◆ What to work on ◆
Using the records below, quote only the span that opens with the line containing "#### Quantum Magnetic Imaging" and closes with the line containing "#### Electronic Confinement in Quantum Dots", exactly and inclusively.

** Opening Provided entries block **

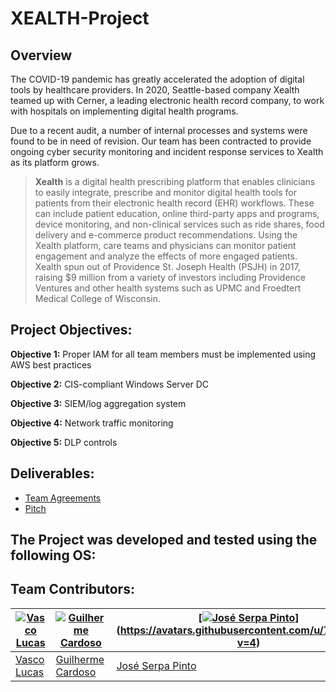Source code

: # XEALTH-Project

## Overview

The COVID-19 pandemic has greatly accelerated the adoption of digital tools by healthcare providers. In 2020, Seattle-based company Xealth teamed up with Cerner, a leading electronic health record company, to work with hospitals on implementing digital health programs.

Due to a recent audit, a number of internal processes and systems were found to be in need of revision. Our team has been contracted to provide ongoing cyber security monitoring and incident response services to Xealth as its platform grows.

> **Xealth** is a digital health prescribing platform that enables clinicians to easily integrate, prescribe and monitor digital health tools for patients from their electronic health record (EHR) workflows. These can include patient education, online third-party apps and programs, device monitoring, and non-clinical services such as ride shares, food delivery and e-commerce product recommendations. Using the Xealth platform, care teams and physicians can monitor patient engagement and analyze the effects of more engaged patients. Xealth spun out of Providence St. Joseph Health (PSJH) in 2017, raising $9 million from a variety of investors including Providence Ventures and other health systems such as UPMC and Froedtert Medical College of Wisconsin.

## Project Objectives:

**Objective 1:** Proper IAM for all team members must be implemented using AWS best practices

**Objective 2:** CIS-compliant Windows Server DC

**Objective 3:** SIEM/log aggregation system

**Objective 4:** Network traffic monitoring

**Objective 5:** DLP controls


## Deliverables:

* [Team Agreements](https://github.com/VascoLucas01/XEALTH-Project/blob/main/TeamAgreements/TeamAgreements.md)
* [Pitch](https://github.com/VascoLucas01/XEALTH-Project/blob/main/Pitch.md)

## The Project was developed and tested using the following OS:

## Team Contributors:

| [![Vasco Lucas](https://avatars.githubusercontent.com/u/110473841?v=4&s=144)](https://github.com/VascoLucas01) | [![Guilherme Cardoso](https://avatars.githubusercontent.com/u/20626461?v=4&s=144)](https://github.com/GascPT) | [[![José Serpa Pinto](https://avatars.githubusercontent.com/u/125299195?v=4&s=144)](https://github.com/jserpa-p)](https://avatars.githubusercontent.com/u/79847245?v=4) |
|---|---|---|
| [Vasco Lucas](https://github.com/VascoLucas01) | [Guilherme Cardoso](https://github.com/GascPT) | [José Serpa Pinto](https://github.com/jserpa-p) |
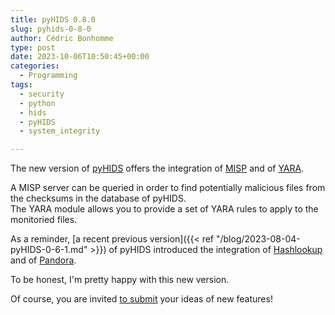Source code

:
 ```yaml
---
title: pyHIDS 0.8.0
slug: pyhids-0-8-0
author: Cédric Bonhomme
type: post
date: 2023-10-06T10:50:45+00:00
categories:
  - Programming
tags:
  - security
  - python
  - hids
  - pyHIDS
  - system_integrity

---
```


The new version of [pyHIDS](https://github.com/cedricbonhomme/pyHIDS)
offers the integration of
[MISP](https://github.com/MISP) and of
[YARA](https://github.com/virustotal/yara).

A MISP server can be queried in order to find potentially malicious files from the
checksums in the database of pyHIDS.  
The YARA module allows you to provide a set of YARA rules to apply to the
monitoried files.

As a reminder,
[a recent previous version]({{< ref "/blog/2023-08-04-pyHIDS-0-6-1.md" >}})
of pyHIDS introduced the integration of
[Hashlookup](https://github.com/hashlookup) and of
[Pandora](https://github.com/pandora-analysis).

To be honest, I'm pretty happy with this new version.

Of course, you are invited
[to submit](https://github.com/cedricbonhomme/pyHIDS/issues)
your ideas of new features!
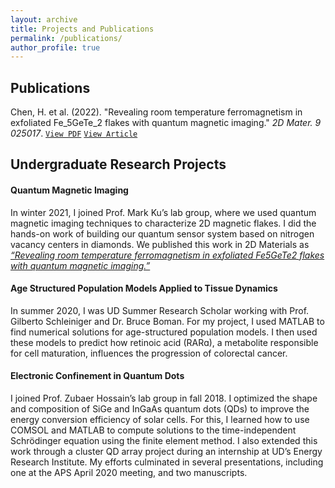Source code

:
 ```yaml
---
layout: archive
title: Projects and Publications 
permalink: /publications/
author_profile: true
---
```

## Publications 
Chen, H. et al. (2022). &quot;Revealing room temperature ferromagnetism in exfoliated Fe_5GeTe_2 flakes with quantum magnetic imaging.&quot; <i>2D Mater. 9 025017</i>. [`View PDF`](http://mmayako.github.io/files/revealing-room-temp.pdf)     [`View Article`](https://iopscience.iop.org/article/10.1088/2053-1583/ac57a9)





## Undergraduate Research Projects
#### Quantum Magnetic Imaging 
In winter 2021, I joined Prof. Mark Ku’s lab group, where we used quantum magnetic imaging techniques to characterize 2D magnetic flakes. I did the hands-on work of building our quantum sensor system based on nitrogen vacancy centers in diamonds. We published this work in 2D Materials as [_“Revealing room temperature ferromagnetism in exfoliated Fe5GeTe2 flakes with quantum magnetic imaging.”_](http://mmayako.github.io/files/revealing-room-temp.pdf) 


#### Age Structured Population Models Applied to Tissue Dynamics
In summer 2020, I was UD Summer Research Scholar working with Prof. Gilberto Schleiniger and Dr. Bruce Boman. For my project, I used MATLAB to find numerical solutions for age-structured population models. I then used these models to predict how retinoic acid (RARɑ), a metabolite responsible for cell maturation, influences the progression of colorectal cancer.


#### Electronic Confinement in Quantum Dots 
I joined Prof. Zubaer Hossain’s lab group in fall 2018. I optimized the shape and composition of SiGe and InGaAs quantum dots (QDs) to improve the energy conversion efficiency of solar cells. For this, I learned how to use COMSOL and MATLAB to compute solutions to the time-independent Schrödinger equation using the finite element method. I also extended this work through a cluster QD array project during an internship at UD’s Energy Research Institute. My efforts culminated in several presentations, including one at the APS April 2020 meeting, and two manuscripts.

** Closing Provided entries block **
** Opening Provided entries block **

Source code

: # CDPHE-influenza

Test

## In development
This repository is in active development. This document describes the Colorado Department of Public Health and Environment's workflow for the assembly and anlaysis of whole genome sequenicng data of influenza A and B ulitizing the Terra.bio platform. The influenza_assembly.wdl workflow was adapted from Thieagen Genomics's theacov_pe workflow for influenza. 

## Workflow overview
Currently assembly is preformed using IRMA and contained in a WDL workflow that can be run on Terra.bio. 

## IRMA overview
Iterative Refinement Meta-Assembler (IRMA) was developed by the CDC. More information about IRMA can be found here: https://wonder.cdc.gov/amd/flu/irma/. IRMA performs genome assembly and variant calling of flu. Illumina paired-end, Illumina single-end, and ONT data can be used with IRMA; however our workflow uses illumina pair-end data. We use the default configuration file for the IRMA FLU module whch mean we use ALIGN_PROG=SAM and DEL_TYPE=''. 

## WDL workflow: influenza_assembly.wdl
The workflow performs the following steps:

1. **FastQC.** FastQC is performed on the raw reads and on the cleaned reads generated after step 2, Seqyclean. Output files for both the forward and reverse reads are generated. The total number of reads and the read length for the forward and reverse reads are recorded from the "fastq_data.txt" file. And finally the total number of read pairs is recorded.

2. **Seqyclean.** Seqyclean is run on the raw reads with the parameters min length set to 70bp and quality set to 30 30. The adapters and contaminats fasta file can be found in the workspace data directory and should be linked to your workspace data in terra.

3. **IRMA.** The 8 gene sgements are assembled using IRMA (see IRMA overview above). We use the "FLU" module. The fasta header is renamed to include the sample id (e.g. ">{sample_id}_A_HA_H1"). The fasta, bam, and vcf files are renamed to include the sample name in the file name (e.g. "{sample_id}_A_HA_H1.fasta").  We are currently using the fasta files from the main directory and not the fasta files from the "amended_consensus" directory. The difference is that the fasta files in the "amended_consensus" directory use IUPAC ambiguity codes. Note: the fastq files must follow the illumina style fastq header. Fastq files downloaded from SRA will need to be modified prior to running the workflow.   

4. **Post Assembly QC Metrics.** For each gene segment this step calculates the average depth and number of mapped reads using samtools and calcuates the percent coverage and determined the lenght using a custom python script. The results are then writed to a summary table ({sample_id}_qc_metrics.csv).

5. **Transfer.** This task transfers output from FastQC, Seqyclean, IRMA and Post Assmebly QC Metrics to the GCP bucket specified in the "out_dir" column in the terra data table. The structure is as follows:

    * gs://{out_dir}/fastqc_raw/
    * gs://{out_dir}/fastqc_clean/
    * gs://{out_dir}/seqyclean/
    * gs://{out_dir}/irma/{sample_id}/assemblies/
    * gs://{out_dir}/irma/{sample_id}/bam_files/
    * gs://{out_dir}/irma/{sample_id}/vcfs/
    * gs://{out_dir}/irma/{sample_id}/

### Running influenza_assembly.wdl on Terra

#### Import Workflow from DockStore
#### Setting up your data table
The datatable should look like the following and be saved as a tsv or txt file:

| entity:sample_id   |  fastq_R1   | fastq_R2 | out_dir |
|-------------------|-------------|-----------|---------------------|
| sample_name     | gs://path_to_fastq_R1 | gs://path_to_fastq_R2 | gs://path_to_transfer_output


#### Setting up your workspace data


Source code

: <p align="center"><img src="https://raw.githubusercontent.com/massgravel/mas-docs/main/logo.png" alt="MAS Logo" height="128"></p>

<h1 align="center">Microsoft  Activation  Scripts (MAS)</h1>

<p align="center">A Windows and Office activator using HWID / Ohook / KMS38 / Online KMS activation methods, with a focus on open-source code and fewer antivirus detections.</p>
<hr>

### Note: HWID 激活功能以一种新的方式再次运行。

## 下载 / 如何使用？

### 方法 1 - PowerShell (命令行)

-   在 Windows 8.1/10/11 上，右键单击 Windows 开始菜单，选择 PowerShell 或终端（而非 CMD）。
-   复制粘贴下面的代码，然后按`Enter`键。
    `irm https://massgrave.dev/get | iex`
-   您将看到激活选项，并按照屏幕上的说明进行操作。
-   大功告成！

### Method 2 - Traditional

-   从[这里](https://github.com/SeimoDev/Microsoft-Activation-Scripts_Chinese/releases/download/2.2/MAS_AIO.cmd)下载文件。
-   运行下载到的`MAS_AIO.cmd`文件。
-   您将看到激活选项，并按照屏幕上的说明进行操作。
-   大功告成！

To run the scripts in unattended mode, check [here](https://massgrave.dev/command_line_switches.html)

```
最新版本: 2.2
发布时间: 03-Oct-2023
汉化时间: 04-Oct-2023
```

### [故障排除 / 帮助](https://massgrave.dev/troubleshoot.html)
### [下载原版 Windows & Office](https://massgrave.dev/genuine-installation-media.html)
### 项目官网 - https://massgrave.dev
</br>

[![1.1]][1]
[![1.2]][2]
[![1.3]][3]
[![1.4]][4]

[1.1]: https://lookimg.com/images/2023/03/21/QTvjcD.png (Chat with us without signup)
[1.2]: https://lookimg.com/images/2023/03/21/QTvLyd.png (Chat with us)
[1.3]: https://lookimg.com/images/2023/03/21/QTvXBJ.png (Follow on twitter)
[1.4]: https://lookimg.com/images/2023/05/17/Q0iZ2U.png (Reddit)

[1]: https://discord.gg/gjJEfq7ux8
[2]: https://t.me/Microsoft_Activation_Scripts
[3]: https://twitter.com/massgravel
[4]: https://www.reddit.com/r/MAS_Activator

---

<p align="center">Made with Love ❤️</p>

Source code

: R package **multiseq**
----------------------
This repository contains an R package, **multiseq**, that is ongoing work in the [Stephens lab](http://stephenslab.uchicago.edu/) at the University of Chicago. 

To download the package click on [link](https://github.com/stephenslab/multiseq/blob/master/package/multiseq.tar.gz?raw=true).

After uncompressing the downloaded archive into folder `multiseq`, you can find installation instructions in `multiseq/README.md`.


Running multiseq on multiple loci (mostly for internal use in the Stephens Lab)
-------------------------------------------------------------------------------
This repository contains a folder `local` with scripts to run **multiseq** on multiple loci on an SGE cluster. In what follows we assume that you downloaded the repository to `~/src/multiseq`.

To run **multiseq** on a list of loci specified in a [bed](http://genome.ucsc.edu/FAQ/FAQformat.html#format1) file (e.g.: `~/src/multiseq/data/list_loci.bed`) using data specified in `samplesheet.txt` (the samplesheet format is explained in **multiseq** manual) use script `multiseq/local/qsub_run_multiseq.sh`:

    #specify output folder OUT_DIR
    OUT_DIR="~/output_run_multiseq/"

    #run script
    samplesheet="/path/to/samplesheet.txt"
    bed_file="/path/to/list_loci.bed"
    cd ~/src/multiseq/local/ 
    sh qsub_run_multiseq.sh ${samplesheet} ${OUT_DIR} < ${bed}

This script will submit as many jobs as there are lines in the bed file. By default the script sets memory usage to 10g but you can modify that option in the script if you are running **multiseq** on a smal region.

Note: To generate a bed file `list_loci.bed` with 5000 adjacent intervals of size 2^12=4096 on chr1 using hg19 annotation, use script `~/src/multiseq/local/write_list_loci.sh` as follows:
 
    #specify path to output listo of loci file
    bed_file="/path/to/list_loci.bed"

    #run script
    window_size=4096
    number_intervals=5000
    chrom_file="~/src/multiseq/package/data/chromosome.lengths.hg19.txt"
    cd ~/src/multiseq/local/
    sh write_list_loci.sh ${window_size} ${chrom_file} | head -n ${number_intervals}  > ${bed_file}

** Closing Provided entries block **

◆ Answer box ◆
#### Quantum Magnetic Imaging 
In winter 2021, I joined Prof. Mark Ku’s lab group, where we used quantum magnetic imaging techniques to characterize 2D magnetic flakes. I did the hands-on work of building our quantum sensor system based on nitrogen vacancy centers in diamonds. We published this work in 2D Materials as [_“Revealing room temperature ferromagnetism in exfoliated Fe5GeTe2 flakes with quantum magnetic imaging.”_](http://mmayako.github.io/files/revealing-room-temp.pdf) 


#### Age Structured Population Models Applied to Tissue Dynamics
In summer 2020, I was UD Summer Research Scholar working with Prof. Gilberto Schleiniger and Dr. Bruce Boman. For my project, I used MATLAB to find numerical solutions for age-structured population models. I then used these models to predict how retinoic acid (RARɑ), a metabolite responsible for cell maturation, influences the progression of colorectal cancer.


#### Electronic Confinement in Quantum Dots 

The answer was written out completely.